**WORK TASK**
Start at the line below containing "Follow the profile" and stop at the line containing "Image 1: EM planes xy, xz, yz; top row, the". Repeat every line of that stretch exactly, and nothing outside it.

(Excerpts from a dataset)
◆ ◆ ◆ ◆ ◆ ◆ ◆

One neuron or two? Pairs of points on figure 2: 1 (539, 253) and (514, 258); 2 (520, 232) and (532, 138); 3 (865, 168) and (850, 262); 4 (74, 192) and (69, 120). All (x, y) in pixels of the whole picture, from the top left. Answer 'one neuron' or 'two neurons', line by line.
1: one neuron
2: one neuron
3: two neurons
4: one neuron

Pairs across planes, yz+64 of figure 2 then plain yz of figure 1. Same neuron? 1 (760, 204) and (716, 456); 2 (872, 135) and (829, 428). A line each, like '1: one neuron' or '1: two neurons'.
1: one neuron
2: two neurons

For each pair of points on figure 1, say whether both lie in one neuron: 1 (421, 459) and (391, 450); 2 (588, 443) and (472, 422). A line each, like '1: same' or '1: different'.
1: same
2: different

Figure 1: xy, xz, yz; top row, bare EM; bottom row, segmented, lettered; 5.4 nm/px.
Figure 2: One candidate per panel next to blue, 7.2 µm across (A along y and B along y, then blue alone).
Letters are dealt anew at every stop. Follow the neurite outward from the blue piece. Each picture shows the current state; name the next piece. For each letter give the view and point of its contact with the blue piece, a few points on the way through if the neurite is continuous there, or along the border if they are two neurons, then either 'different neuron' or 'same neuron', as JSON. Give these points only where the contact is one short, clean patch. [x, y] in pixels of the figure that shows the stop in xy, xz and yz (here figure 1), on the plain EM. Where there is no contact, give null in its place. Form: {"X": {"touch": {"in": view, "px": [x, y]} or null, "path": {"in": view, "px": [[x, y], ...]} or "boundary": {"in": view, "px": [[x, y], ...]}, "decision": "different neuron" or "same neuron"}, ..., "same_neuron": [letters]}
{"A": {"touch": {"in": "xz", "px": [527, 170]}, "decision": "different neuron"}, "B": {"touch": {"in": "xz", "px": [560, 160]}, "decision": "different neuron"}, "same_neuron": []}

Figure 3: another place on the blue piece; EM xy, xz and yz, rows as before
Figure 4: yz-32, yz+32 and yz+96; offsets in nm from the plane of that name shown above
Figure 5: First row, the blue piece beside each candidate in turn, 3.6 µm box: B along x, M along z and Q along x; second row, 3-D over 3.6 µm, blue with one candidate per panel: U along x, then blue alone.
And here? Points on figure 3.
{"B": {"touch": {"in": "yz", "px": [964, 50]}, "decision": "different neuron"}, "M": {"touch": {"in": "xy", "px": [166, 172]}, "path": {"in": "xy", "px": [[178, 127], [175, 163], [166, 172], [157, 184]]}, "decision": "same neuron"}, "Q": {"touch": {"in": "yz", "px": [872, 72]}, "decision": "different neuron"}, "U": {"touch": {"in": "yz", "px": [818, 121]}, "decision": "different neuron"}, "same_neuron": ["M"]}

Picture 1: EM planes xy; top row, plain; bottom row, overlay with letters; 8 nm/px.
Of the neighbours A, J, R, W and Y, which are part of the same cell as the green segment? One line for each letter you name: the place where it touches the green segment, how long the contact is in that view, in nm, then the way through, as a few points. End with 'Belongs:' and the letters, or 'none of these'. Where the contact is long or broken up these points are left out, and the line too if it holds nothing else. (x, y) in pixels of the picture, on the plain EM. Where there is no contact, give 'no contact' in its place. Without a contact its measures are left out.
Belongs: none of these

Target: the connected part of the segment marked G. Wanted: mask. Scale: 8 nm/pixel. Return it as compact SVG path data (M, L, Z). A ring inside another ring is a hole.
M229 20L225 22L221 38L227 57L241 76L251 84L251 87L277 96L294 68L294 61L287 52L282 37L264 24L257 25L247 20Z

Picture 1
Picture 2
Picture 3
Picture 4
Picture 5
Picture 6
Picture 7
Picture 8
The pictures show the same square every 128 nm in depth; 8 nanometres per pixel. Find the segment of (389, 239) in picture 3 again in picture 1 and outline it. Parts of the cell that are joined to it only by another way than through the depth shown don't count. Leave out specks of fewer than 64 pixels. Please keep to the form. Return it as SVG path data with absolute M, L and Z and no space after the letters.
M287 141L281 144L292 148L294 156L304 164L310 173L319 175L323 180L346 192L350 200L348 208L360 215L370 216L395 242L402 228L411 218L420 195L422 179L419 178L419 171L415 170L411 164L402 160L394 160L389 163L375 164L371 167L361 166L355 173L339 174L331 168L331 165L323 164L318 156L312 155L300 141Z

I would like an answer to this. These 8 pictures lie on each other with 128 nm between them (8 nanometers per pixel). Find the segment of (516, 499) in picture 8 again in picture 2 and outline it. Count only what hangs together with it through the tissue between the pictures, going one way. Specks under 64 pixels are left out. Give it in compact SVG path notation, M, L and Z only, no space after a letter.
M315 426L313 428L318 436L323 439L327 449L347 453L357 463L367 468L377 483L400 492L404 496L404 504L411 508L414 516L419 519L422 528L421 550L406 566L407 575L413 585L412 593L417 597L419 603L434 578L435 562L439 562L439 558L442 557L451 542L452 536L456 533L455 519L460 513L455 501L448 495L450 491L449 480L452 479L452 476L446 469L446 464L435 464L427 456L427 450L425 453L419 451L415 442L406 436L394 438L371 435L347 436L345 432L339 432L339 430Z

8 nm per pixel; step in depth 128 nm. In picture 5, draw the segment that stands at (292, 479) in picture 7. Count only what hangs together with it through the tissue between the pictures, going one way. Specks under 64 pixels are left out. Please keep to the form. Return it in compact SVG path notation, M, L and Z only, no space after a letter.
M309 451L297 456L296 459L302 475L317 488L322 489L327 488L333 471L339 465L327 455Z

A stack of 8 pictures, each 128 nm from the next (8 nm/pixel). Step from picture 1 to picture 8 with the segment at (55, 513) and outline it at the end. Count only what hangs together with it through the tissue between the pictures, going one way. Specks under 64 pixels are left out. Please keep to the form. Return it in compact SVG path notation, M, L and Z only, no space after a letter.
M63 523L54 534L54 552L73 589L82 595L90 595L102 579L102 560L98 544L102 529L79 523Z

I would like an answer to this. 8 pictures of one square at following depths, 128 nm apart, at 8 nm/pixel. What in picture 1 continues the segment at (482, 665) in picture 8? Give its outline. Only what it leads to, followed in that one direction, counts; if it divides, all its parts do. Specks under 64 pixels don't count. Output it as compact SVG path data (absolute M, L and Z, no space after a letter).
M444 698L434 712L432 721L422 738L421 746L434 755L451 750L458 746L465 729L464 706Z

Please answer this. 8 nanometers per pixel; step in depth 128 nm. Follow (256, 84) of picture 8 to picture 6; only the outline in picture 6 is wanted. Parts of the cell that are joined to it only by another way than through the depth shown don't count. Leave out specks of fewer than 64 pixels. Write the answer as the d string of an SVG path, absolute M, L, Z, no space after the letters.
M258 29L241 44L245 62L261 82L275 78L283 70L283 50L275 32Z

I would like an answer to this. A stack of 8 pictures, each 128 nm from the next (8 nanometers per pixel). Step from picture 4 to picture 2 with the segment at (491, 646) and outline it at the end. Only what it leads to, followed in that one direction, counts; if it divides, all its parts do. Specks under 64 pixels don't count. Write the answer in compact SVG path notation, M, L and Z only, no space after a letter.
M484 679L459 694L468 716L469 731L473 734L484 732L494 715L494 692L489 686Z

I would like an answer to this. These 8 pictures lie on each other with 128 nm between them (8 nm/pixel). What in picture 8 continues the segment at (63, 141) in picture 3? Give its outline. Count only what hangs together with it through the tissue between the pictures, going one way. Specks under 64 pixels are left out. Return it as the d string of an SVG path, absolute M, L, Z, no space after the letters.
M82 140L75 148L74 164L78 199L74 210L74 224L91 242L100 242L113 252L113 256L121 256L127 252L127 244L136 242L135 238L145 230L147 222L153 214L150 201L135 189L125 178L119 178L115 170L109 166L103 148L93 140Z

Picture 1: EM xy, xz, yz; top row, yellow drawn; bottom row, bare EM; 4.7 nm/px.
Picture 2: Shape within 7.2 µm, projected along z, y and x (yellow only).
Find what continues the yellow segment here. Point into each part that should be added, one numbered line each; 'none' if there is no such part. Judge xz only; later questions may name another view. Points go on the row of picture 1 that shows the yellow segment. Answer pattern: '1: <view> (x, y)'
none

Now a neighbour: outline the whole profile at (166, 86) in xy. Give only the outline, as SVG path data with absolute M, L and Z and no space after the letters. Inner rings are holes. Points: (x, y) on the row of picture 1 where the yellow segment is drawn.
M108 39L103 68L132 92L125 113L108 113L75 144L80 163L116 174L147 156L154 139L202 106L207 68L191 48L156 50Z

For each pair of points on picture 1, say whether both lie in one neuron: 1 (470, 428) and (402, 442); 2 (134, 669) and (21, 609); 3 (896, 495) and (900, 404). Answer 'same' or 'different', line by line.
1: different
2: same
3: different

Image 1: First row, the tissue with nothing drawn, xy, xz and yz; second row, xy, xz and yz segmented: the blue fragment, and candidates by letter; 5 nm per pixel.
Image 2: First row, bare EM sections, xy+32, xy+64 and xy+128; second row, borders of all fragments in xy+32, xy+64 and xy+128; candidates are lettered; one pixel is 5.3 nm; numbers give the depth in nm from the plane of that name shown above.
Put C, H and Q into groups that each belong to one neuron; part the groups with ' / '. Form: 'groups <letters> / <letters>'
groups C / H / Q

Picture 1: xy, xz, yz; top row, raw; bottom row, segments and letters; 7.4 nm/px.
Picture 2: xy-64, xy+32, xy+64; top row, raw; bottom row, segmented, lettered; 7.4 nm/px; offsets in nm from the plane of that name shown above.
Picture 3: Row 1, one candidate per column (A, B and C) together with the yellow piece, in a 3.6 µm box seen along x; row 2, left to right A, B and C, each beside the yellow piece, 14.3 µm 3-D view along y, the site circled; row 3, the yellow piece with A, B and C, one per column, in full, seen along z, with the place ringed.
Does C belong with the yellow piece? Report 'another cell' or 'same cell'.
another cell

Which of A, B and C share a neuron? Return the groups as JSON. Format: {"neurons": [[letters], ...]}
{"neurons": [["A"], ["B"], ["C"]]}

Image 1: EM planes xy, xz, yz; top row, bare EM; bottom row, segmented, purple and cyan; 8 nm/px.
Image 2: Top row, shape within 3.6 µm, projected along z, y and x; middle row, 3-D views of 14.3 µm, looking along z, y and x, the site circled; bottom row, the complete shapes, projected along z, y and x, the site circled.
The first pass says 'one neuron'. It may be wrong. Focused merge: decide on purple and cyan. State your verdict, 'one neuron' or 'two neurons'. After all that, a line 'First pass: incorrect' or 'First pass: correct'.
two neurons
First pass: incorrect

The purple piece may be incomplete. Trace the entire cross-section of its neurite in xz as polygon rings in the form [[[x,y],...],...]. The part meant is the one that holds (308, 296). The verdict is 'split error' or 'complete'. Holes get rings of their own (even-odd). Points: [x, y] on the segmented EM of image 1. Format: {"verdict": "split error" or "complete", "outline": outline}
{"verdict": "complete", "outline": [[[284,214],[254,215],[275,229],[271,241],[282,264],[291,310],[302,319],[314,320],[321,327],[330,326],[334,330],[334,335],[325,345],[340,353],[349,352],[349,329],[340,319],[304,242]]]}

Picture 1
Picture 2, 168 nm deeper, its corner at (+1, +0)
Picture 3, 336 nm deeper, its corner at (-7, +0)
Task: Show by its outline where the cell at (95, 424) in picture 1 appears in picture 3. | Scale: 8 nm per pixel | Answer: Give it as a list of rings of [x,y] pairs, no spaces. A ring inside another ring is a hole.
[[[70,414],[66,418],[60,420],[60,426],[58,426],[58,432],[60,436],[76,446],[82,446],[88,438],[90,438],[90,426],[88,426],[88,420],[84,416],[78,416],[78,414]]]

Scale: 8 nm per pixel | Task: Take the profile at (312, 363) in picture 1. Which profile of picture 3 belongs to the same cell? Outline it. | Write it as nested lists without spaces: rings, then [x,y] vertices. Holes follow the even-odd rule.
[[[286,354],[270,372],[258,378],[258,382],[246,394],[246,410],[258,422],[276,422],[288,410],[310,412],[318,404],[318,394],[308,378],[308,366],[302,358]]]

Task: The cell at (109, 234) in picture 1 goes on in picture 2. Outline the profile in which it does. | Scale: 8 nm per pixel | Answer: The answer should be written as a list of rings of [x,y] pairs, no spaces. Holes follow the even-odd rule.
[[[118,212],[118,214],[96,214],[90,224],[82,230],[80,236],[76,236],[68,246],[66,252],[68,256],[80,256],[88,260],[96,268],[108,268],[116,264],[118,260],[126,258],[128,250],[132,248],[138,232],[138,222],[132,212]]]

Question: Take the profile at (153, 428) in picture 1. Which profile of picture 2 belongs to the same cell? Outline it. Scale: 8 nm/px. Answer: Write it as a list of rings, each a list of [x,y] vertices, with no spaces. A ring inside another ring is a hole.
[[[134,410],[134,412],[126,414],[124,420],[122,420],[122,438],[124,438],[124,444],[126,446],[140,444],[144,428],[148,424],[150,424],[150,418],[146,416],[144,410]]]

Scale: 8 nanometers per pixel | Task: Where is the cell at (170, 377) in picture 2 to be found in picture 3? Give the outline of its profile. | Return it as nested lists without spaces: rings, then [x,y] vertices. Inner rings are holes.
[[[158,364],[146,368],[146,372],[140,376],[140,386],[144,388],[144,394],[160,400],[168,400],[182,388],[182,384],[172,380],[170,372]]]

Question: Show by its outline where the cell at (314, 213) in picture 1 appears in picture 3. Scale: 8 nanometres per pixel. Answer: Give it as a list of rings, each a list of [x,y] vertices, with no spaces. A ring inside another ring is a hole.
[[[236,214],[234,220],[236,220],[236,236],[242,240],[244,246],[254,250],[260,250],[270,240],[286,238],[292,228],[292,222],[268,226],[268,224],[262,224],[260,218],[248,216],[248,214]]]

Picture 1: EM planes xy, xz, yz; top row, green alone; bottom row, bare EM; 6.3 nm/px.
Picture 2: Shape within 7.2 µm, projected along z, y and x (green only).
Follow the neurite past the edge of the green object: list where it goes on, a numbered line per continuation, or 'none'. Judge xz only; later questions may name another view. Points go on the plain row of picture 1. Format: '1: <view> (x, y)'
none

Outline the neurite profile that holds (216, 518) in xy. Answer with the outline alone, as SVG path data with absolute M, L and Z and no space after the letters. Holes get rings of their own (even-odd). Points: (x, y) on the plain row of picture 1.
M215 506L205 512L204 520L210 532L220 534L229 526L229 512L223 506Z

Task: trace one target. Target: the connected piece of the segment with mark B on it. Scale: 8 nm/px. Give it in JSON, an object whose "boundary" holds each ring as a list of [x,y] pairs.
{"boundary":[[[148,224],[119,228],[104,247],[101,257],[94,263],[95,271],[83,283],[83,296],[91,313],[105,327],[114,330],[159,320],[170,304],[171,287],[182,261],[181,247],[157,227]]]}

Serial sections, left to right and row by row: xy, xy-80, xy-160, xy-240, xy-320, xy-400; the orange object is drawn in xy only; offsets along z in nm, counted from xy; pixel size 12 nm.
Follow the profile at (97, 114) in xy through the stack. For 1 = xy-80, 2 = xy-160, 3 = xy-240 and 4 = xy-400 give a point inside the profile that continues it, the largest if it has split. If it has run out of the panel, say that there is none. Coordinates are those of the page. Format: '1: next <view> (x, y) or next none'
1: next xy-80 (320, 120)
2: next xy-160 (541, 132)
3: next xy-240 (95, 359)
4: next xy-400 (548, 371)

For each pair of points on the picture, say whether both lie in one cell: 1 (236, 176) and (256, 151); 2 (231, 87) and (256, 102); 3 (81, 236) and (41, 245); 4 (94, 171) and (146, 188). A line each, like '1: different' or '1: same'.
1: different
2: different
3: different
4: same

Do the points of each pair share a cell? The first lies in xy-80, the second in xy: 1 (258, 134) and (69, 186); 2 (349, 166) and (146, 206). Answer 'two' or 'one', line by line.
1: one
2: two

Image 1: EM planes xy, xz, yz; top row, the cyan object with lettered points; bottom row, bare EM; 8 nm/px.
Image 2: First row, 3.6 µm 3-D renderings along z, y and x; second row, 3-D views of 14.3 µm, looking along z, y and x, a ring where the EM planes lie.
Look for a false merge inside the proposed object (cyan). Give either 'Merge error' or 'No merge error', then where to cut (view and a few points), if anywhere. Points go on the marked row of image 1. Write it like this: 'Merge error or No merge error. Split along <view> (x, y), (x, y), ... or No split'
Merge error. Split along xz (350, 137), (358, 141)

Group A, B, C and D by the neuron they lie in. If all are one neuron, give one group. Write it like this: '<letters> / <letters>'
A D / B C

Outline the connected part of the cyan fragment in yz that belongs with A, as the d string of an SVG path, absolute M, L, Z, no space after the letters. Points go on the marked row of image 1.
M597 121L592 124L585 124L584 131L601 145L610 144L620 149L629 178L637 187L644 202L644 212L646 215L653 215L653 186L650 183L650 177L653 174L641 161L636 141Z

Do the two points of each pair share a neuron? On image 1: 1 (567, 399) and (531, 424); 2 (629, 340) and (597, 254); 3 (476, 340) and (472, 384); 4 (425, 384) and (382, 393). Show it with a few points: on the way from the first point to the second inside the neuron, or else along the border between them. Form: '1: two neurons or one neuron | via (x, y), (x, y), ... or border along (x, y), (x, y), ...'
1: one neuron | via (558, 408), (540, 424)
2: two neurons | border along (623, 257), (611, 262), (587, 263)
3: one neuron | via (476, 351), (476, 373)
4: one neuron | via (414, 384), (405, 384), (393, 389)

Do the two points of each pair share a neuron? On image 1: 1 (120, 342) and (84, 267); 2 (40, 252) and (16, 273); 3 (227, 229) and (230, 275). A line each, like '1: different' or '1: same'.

◆ ◆ ◆ ◆ ◆ ◆ ◆

**WRITTEN ANSWER**
Follow the profile at (97, 114) in xy through the stack. For 1 = xy-80, 2 = xy-160, 3 = xy-240 and 4 = xy-400 give a point inside the profile that continues it, the largest if it has split. If it has run out of the panel, say that there is none. Coordinates are those of the page. Format: '1: next <view> (x, y) or next none'
1: next xy-80 (320, 120)
2: next xy-160 (541, 132)
3: next xy-240 (95, 359)
4: next xy-400 (548, 371)

For each pair of points on the picture, say whether both lie in one cell: 1 (236, 176) and (256, 151); 2 (231, 87) and (256, 102); 3 (81, 236) and (41, 245); 4 (94, 171) and (146, 188). A line each, like '1: different' or '1: same'.
1: different
2: different
3: different
4: same

Do the points of each pair share a cell? The first lies in xy-80, the second in xy: 1 (258, 134) and (69, 186); 2 (349, 166) and (146, 206). Answer 'two' or 'one', line by line.
1: one
2: two

Image 1: EM planes xy, xz, yz; top row, the cyan object with lettered points; bottom row, bare EM; 8 nm/px.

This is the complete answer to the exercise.